**Exercise inputs**:
#####

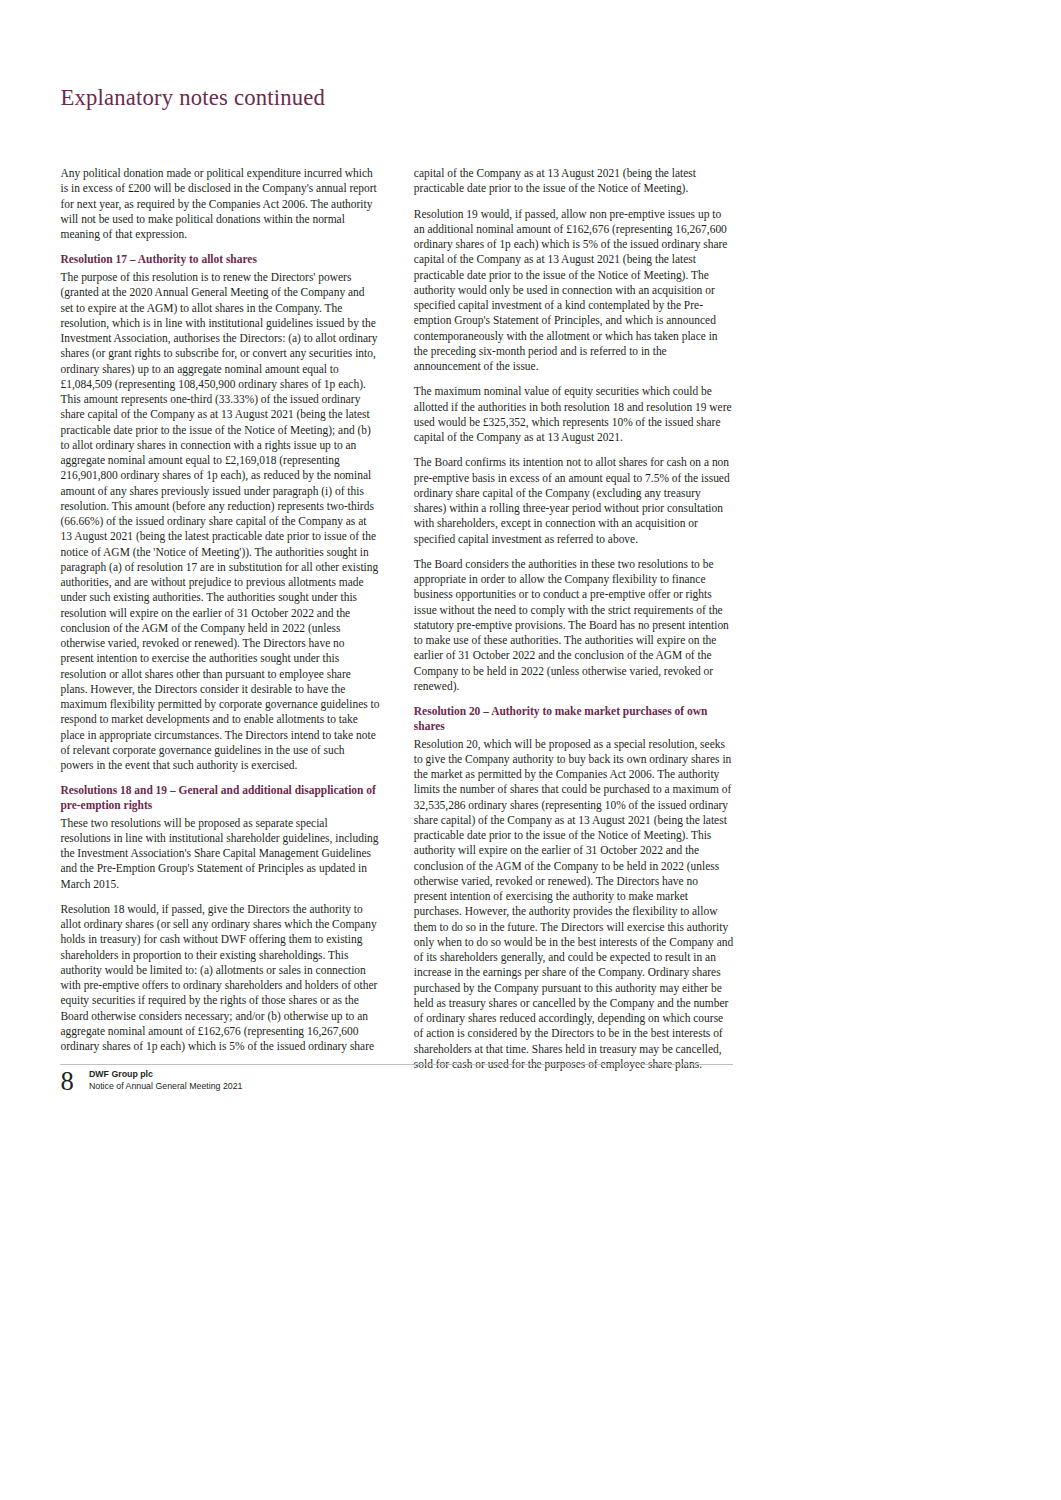Explanatory notes continued
Any political donation made or political expenditure incurred which is in excess of £200 will be disclosed in the Company's annual report for next year, as required by the Companies Act 2006. The authority will not be used to make political donations within the normal meaning of that expression.
Resolution 17 – Authority to allot shares
The purpose of this resolution is to renew the Directors' powers (granted at the 2020 Annual General Meeting of the Company and set to expire at the AGM) to allot shares in the Company. The resolution, which is in line with institutional guidelines issued by the Investment Association, authorises the Directors: (a) to allot ordinary shares (or grant rights to subscribe for, or convert any securities into, ordinary shares) up to an aggregate nominal amount equal to £1,084,509 (representing 108,450,900 ordinary shares of 1p each). This amount represents one-third (33.33%) of the issued ordinary share capital of the Company as at 13 August 2021 (being the latest practicable date prior to the issue of the Notice of Meeting); and (b) to allot ordinary shares in connection with a rights issue up to an aggregate nominal amount equal to £2,169,018 (representing 216,901,800 ordinary shares of 1p each), as reduced by the nominal amount of any shares previously issued under paragraph (i) of this resolution. This amount (before any reduction) represents two-thirds (66.66%) of the issued ordinary share capital of the Company as at 13 August 2021 (being the latest practicable date prior to issue of the notice of AGM (the 'Notice of Meeting')). The authorities sought in paragraph (a) of resolution 17 are in substitution for all other existing authorities, and are without prejudice to previous allotments made under such existing authorities. The authorities sought under this resolution will expire on the earlier of 31 October 2022 and the conclusion of the AGM of the Company held in 2022 (unless otherwise varied, revoked or renewed). The Directors have no present intention to exercise the authorities sought under this resolution or allot shares other than pursuant to employee share plans. However, the Directors consider it desirable to have the maximum flexibility permitted by corporate governance guidelines to respond to market developments and to enable allotments to take place in appropriate circumstances. The Directors intend to take note of relevant corporate governance guidelines in the use of such powers in the event that such authority is exercised.
Resolutions 18 and 19 – General and additional disapplication of pre-emption rights
These two resolutions will be proposed as separate special resolutions in line with institutional shareholder guidelines, including the Investment Association's Share Capital Management Guidelines and the Pre-Emption Group's Statement of Principles as updated in March 2015.
Resolution 18 would, if passed, give the Directors the authority to allot ordinary shares (or sell any ordinary shares which the Company holds in treasury) for cash without DWF offering them to existing shareholders in proportion to their existing shareholdings. This authority would be limited to: (a) allotments or sales in connection with pre-emptive offers to ordinary shareholders and holders of other equity securities if required by the rights of those shares or as the Board otherwise considers necessary; and/or (b) otherwise up to an aggregate nominal amount of £162,676 (representing 16,267,600 ordinary shares of 1p each) which is 5% of the issued ordinary share capital of the Company as at 13 August 2021 (being the latest practicable date prior to the issue of the Notice of Meeting).
Resolution 19 would, if passed, allow non pre-emptive issues up to an additional nominal amount of £162,676 (representing 16,267,600 ordinary shares of 1p each) which is 5% of the issued ordinary share capital of the Company as at 13 August 2021 (being the latest practicable date prior to the issue of the Notice of Meeting). The authority would only be used in connection with an acquisition or specified capital investment of a kind contemplated by the Pre-emption Group's Statement of Principles, and which is announced contemporaneously with the allotment or which has taken place in the preceding six-month period and is referred to in the announcement of the issue.
The maximum nominal value of equity securities which could be allotted if the authorities in both resolution 18 and resolution 19 were used would be £325,352, which represents 10% of the issued share capital of the Company as at 13 August 2021.
The Board confirms its intention not to allot shares for cash on a non pre-emptive basis in excess of an amount equal to 7.5% of the issued ordinary share capital of the Company (excluding any treasury shares) within a rolling three-year period without prior consultation with shareholders, except in connection with an acquisition or specified capital investment as referred to above.
The Board considers the authorities in these two resolutions to be appropriate in order to allow the Company flexibility to finance business opportunities or to conduct a pre-emptive offer or rights issue without the need to comply with the strict requirements of the statutory pre-emptive provisions. The Board has no present intention to make use of these authorities. The authorities will expire on the earlier of 31 October 2022 and the conclusion of the AGM of the Company to be held in 2022 (unless otherwise varied, revoked or renewed).
Resolution 20 – Authority to make market purchases of own shares
Resolution 20, which will be proposed as a special resolution, seeks to give the Company authority to buy back its own ordinary shares in the market as permitted by the Companies Act 2006. The authority limits the number of shares that could be purchased to a maximum of 32,535,286 ordinary shares (representing 10% of the issued ordinary share capital) of the Company as at 13 August 2021 (being the latest practicable date prior to the issue of the Notice of Meeting). This authority will expire on the earlier of 31 October 2022 and the conclusion of the AGM of the Company to be held in 2022 (unless otherwise varied, revoked or renewed). The Directors have no present intention of exercising the authority to make market purchases. However, the authority provides the flexibility to allow them to do so in the future. The Directors will exercise this authority only when to do so would be in the best interests of the Company and of its shareholders generally, and could be expected to result in an increase in the earnings per share of the Company. Ordinary shares purchased by the Company pursuant to this authority may either be held as treasury shares or cancelled by the Company and the number of ordinary shares reduced accordingly, depending on which course of action is considered by the Directors to be in the best interests of shareholders at that time. Shares held in treasury may be cancelled, sold for cash or used for the purposes of employee share plans.
8
DWF Group plc
Notice of Annual General Meeting 2021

#####

**Work instructions**: Copy the lines exactly as they appear from the opening of the entries above through the line with "Resolution 17 – Authority to allot shares", excluding all pictures.

**Answer to this exercise**:
Explanatory notes continued
Any political donation made or political expenditure incurred which is in excess of £200 will be disclosed in the Company's annual report for next year, as required by the Companies Act 2006. The authority will not be used to make political donations within the normal meaning of that expression.
Resolution 17 – Authority to allot shares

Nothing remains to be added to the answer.